START Dataset extract
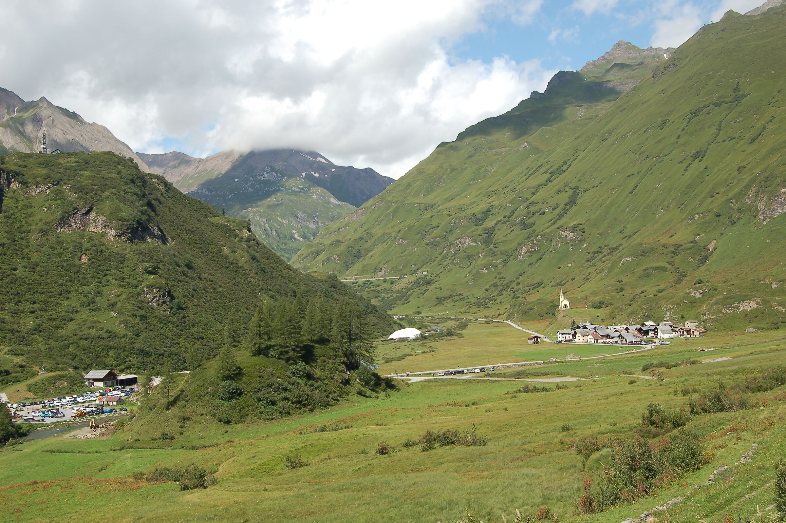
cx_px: 393
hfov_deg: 53.2
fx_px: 785
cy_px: 262
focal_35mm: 36
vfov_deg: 36.8
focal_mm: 24
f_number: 10
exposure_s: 1/250
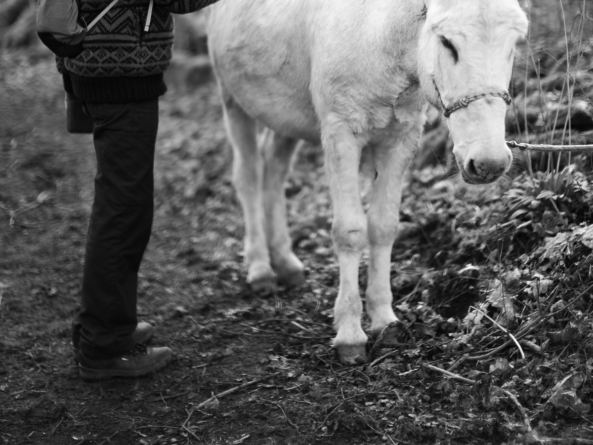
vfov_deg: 17.3
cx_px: 338
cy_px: 43
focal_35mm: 84
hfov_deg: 23.3
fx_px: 1439
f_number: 0.9
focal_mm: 50
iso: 50
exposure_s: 1/1000
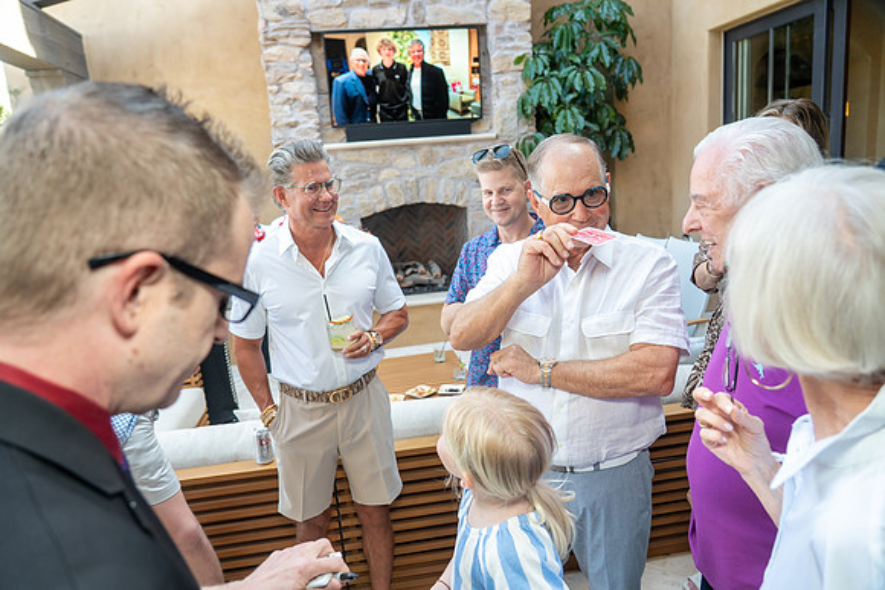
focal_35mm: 25
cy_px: 295
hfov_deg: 71.5
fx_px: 615
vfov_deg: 51.3
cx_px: 442
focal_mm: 25
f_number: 4
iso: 400
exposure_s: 1/200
END Dataset extract
◆ **What is expected**: What is needed is an exact copy of the lines from the one containing "hfov_deg: 71.5" to the end of the data; please add nothing else.

◆ **Solution for this task**:
hfov_deg: 71.5
fx_px: 615
vfov_deg: 51.3
cx_px: 442
focal_mm: 25
f_number: 4
iso: 400
exposure_s: 1/200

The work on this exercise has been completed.